- Conference: Barrengarry Conference
- Leagues: New South Wales Waratah League Southern Junior Leagues
- Founded: 1968
- History: Shoalhaven Tigers 1968-present
- Arena: The Jungle Shoalhaven Indoor Sports Stadium
- Location: Bomaderry, New South Wales
- Team colors: Black and Orange
- Main sponsor: Ford
- Championships: Men: Div. 1 - 1988, 1989, 1990 Women: Div. 2 1988 Div. 1: 2002, 2003, 2007
- Website: shoalhavenbasketball.com.au

= Shoalhaven Tigers =

The Shoalhaven Tigers are a local basketball association on the New South Wales south coast. Players participate in thriving domestic competitions from U10 to seniors across the week, and Tigers Academy skill development sessions.

Younger players learn skills while having fun in the Tiger Cubs and Aussie Hoops programs. Our coaches lead sessions for local schools through Sporting Schools grants. Programs and clinics for programs including 'I am a Girl', Walking Basketball, and Assist All Hoops make basketball available to everyone!

Representative teams from U12 to Seniors compete in the NSW Waratah Senior League, Southern Junior League, John Martin Country Tournament, and Barrengarry Conference.

The Association regularly has players selected for BNSW high-performance programs including: U12 Jamboree, TAP, D-League, and the Heroes Challenge events.

Over the years, the Tigers have produced players who have gone on to the NCAA, Euro League, NBL1, NBL and WNBL. Some of these players have also represented Australia at various junior levels and higher.

==History==
Our story began in 1968 as the Shoalhaven Amateur Basketball Association (SABA). In 1989, SABA was incorporated under the Associations Incorporation Act to become Shoalhaven Basketball Association (SBA).

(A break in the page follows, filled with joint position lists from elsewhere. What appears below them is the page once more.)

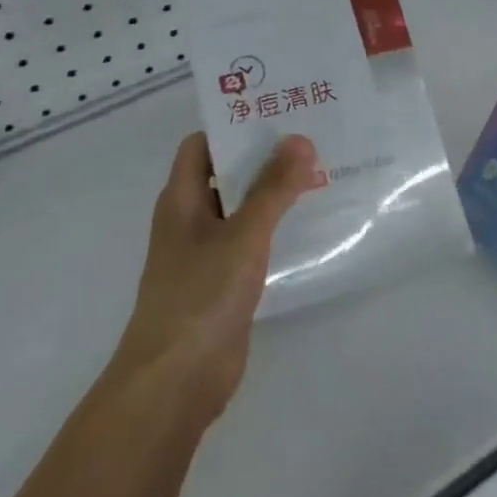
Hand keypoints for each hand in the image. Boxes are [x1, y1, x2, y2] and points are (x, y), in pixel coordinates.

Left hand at [110, 132, 318, 422]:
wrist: (176, 381)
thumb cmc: (201, 296)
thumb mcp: (243, 235)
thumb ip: (272, 188)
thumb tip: (299, 139)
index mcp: (181, 200)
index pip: (201, 145)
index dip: (233, 126)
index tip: (277, 115)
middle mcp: (190, 221)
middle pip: (225, 175)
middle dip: (263, 158)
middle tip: (312, 139)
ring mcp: (205, 255)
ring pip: (241, 211)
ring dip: (272, 195)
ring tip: (320, 175)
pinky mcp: (222, 285)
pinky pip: (250, 244)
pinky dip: (274, 231)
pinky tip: (309, 227)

The Tigers Den, as it became known, had one court until 1972 when SBA expanded the facility by adding the Championship Court (Court 1), plus an office, canteen, and sauna. The existing court was renamed Court 2. Soon after, the Championship Court was named the Alan Oke Court, in honour of one of SBA’s founding members.

SBA conducted a range of basketball and non-basketball activities from the Tigers Den, from concerts and cabarets to National Championships and the iconic Easter carnival.

In October 2019, SBA relocated to the new four-court multipurpose Shoalhaven Indoor Sports Centre (SISC) which has come to be known as The Jungle. As a major tenant, SBA has a dedicated office space and maintains a strong working relationship with SISC. The show court in SISC is named after John Martin in recognition of his contribution to basketball at the local, state, and International level.